VVD vraagt om actie college inzake wmo-vervoerder BIOS-groep

taxi.jpg

Door Johran Willegers op 27-06-2014

De VVD Zwolle is geschrokken van de oplopende klachtenstroom over wmo-vervoerder BIOS-groep en vraagt het college om actie te ondernemen. De fractie is van mening dat de manier waarop met mensen is omgegaan niet zonder consequenties kan blijven.

“Klachten over wmo-taxivervoer Zwolle houden aan,” kopt de Stentor op 18 juni. Volgens de krant hapert de kwaliteit van het vervoer en de service en klantvriendelijkheid van de centrale sinds duidelijk is geworden dat de BIOS-groep niet meer in aanmerking komt voor de uitvoering van het WMO vervoer als uitkomst van de recentelijke  aanbesteding.

De fractie van de VVD Zwolle heeft al vaker melding gemaakt van gebrekkig vervoer en heeft met mensen gesproken die anderhalf uur of langer op een taxi moesten wachten, in donker, kou of regen waardoor het innemen van medicijnen in gevaar kwam en zij hun bezorgde avondmaaltijd misliepen.
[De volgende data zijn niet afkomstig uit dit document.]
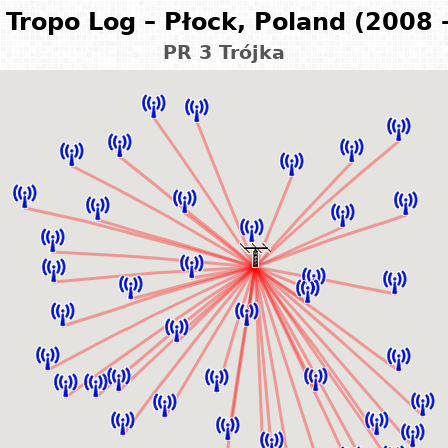
Tropo Log – Płock, Poland (2008 
PR 3 Trójka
De BIOS-groep heeft een inspanningsverplichting, zo niet contractueel, dan minstens moreel, om mensen blijvend de beste dienstverlening te bieden. “De klant staat op één,” schrijft BIOS-groep op haar site en stelt zich in te leven in de wensen van de klant. Maar de dienstverlening schort al langer en de klachten stapelen zich in de laatste weken op. De VVD schrikt van die verhalen en is verbaasd dat dit kan gebeuren. De BIOS-groep zou niet moeten kunnen wegkomen met deze dienstverlening.

De VVD heeft het college daarom de volgende vragen gesteld.
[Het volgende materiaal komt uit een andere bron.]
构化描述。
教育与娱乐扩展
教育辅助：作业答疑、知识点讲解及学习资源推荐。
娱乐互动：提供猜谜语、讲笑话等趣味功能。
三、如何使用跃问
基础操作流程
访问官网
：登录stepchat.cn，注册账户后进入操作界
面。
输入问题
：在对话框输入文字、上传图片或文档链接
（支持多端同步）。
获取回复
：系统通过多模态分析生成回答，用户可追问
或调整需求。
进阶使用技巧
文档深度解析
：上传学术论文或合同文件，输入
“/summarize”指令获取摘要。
  1. Heeft het college naast het aangehaalde Stentor-artikel zelf de klachten over de BIOS-groep service in beeld?
  2. Is het college eens met de VVD dat het uren laten wachten van mensen die afhankelijk zijn van WMO-vervoer door de BIOS-groep gevolgen moet hebben?
  3. Is het mogelijk om de slechte service en dienstverlening van de BIOS-groep juridisch en daarmee financieel te verhalen op de BIOS-groep? Zo ja, is het college bereid dat proces in gang te zetten?
  4. Hoe gaat het college inzetten op het voorkomen van verlaging van het afgesproken  service – en dienstverlening niveau bij overgang van de ene naar de andere aanbieder? Dit geldt voor het WMO vervoer maar kan evenzo het geval zijn in andere aanbestedingen.